Photodynamic therapy (PDT) is one of the modern organ–sparing methods of treating vulvar dysplasia of the 1st – 3rd degree against the background of HPV infection. The method is based on the selective accumulation of photosensitized dye by dysplastic cells of the vulva and their subsequent selective destruction under the influence of light of a certain wavelength. During the rehabilitation period after surgical treatment of vulvar dysplasia, it is necessary to refrain from sexual intercourse, the use of hygienic tampons and douches, physical exertion, and follow doctor’s prescriptions.
Prognosis and prevention
The dynamics of the development depends on the degree and duration of the disease: a mild degree of dysplasia can regress, as the severity and duration of the process increases, the risk of developing oncological pathology increases. Severe vulvar dysplasia (obligate precancerous) progresses over time to invasive cancer, especially in the absence of treatment.

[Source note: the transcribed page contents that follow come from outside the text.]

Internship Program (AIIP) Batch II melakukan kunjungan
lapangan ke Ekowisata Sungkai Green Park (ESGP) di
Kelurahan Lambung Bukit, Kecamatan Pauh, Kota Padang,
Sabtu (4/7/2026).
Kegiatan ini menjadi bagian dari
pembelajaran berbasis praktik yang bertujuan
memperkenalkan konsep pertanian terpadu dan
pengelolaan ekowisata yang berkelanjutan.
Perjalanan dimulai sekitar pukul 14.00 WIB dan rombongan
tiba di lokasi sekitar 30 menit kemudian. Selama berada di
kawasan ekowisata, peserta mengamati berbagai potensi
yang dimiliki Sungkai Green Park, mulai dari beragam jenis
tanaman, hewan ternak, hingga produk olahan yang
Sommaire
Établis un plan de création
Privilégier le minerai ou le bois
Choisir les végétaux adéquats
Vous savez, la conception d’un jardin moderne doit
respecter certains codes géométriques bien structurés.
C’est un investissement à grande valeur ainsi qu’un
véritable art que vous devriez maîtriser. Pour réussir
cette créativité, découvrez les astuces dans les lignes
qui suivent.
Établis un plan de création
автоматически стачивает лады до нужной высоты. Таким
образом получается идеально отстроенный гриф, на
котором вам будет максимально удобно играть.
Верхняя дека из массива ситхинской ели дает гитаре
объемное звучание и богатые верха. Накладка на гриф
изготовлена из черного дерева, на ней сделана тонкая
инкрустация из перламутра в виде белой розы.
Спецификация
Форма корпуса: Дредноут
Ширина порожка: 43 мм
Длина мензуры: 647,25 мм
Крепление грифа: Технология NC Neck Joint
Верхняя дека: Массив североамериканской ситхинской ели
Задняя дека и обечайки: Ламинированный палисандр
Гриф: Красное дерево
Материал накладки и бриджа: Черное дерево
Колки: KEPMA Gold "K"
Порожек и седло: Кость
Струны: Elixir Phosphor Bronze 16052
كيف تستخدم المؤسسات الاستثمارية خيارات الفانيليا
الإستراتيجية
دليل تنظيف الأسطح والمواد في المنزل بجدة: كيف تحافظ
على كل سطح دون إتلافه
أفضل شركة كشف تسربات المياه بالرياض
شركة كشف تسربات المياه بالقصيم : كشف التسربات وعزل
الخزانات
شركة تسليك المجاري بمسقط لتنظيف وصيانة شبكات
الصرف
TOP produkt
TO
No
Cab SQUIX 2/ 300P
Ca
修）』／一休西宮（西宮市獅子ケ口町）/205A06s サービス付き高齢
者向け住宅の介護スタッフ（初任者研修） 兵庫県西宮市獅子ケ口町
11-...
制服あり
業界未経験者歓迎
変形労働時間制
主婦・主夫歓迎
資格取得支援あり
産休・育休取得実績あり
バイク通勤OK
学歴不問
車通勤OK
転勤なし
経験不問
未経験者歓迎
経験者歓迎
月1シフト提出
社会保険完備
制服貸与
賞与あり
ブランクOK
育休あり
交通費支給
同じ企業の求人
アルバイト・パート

Only early diagnosis and timely treatment gives patients hope for a full recovery. After surgical treatment for vulvar dysplasia, there is a possibility of recurrence of the disease, therefore, it is important to follow up patients with a gynecologist with mandatory control of cure, and in severe vulvar dysplasia – registration with an oncologist.
Proper nutrition, smoking cessation, rehabilitation of foci of chronic infection, restriction of the number of sexual partners, the use of barrier contraception, regular visits to a gynecologist contribute to reducing the risk of developing and relapsing vulvar dysplasia.